Argentina’s Consumer Price Index for December increased by 2.8% month-over-month, surpassing the anticipated rise of 2.5%. The monthly figure indicates ongoing inflationary trends in the nation’s economy.
Such an increase in consumer prices reflects challenges in managing inflation. The higher-than-expected rate can impact household purchasing power and the overall economic stability.
Inflationary Pressures
Monitoring of price levels is necessary, as fluctuating inflation rates can affect various sectors. This growth in the Consumer Price Index may influence future economic policy adjustments.
The higher-than-expected inflation figure for December 2025 suggests that price pressures are not cooling as anticipated. We should now expect the Banco Central de la República Argentina (BCRA) to consider a more aggressive monetary policy stance in the coming weeks. Looking back at the series of rate hikes we saw throughout 2025, another increase in the LELIQ rate before the end of the first quarter is now highly probable.
This data directly pressures the Argentine Peso, and we should position for its depreciation against the U.S. dollar. During similar inflationary surprises in 2025, the USD/ARS pair saw significant upward moves, a trend reinforced by the central bank’s large devaluation that year which took the official rate past 1500. We are therefore looking at buying USD/ARS call options or going long on futures contracts maturing in the next one to two months.
Investment Strategies
The likelihood of a central bank rate hike makes short positions on local government bonds attractive. As interest rates rise, existing bond prices will fall. We can express this view by shorting Argentine bond futures or entering into interest rate swaps to pay the fixed rate and receive the floating rate.

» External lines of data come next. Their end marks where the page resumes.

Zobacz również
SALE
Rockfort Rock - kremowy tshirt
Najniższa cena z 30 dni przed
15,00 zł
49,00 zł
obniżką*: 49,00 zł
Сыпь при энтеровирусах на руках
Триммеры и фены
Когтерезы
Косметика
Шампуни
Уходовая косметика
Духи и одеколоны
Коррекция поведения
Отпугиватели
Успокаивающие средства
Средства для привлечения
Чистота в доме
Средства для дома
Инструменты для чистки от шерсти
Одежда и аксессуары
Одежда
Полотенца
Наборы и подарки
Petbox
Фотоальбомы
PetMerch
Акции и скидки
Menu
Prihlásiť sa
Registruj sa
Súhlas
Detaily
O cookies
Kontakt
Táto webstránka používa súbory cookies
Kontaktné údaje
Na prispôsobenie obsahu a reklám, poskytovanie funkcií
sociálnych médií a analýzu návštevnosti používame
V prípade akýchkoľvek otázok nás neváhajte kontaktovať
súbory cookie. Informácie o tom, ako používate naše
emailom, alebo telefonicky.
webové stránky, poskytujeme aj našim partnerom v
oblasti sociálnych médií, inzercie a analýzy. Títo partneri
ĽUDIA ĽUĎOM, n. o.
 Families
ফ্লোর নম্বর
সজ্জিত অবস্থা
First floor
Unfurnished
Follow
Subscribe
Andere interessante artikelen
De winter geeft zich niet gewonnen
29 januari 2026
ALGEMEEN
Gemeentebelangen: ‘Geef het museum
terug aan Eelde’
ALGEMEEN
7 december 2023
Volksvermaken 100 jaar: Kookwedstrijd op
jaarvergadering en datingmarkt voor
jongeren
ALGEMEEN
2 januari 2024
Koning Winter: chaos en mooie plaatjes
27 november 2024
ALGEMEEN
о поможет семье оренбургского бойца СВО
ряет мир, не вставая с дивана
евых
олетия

For the Merval stock index, the outlook becomes more cautious. While the index gained over 200% in local currency terms during 2025, its performance was flat in dollar terms, and tighter monetary policy will create headwinds for corporate earnings. Consequently, we should consider buying put options on the Merval index or on key Argentine ADRs as a hedge against a potential market downturn.
Finally, this inflation surprise increases overall market uncertainty. Implied volatility on both currency and equity options is likely to rise from the current relatively subdued levels seen at the start of January 2026. This makes long volatility strategies, such as purchasing straddles on the USD/ARS, a viable way to profit from a potential large price swing in either direction.